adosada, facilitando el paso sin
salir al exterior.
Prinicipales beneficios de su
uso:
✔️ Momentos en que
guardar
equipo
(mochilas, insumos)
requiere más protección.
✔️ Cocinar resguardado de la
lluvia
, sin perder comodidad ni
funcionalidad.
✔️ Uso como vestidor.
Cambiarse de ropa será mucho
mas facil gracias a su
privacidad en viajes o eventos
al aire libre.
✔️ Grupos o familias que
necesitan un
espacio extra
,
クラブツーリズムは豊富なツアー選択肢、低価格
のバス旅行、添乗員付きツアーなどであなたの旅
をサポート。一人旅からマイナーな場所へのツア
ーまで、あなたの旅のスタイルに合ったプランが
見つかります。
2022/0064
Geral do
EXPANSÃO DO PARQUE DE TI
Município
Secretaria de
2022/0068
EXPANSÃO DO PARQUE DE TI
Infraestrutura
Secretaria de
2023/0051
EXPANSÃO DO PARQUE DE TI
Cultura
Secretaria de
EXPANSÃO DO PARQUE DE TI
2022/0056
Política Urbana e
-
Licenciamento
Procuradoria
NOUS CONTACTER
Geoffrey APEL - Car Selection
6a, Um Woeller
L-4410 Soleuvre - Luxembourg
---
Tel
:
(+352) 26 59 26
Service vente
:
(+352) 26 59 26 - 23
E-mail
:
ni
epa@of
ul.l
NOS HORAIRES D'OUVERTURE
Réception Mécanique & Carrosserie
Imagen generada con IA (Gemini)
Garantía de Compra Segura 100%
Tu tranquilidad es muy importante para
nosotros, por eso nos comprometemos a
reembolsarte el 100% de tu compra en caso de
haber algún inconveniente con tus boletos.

--

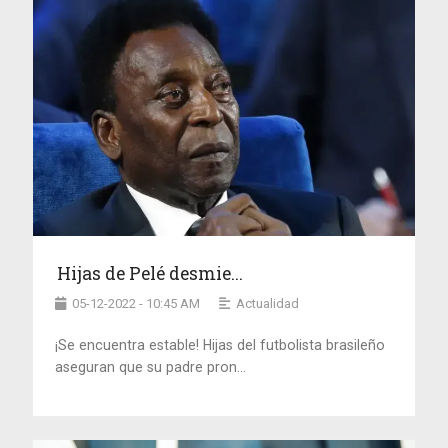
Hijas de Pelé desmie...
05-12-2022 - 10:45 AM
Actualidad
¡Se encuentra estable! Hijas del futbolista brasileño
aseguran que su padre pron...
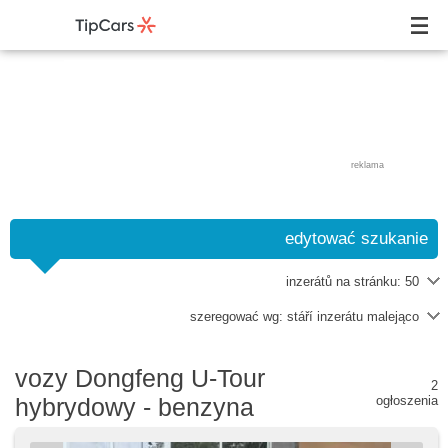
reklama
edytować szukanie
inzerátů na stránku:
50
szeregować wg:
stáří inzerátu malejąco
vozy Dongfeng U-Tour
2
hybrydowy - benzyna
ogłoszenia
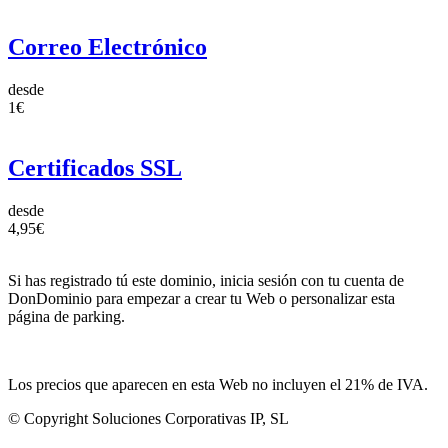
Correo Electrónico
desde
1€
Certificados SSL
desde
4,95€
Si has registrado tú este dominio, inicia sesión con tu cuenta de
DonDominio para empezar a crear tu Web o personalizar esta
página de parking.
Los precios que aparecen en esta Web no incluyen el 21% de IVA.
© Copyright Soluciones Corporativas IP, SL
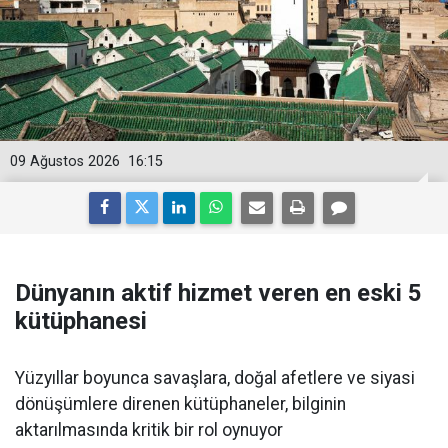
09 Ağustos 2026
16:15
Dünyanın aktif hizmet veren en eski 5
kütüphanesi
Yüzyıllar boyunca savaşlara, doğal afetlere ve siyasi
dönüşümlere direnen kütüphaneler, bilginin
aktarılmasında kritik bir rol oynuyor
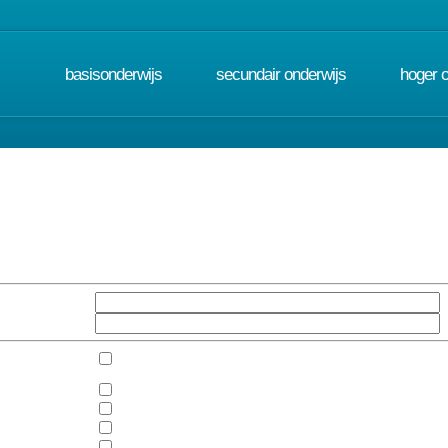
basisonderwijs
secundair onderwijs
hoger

• Work order
When a line of the records includes "Hijas", that line belongs in the answer.

• Answer space
Hijas de Pelé desmie...
¡Se encuentra estable! Hijas del futbolista brasileño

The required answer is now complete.